Turn the text lines in all of the rows below into a Markdown table with the columns "No." and "Line", giving each line a running number and leaving out blank lines and the pictures.

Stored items
------------------------------
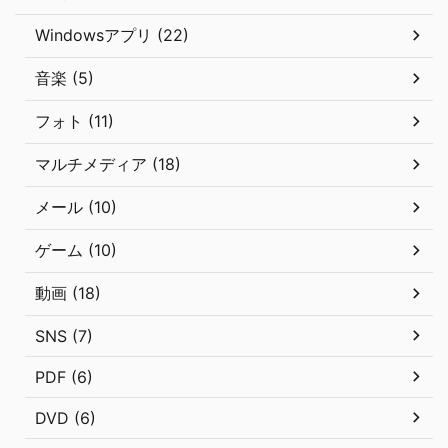
Windowsアプリ (22)
音楽 (5)
フォト (11)
マルチメディア (18)
メール (10)
ゲーム (10)
動画 (18)
SNS (7)
PDF (6)
DVD (6)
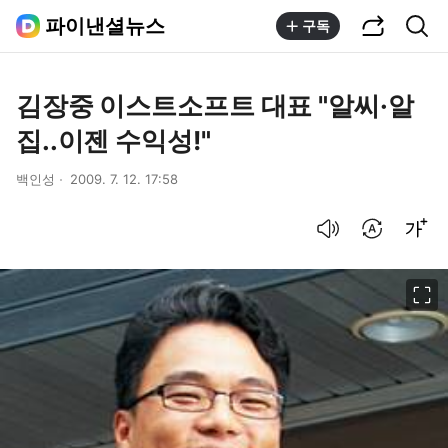
공유하기
통합검색
파이낸셜뉴스
구독
김장중 이스트소프트 대표 "알씨·알
집..이젠 수익성!"
백인성
2009. 7. 12. 17:58
음성으로 듣기
번역 설정
글씨크기 조절하기
이미지 크게 보기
------------------------------
RESPONSE TO THIS EXERCISE
| No. | Line |
|---|---|
| 1 | Windowsアプリ (22) |
| 2 | 音楽 (5) |
| 3 | フォト (11) |
| 4 | マルチメディア (18) |
| 5 | メール (10) |
| 6 | ゲーム (10) |
| 7 | 動画 (18) |
| 8 | SNS (7) |
| 9 | PDF (6) |
| 10 | DVD (6) |
| 11 | 공유하기 |
| 12 | 통합검색 |
| 13 | 파이낸셜뉴스 |
| 14 | 구독 |
| 15 | 김장중 이스트소프트 대표 "알씨·알 |
| 16 | 집..이젠 수익성!" |
| 17 | 백인성 |
| 18 | 2009. 7. 12. 17:58 |
| 19 | 음성으로 듣기 |
| 20 | 번역 설정 |
| 21 | 글씨크기 조절하기 |
| 22 | 이미지 크게 보기 |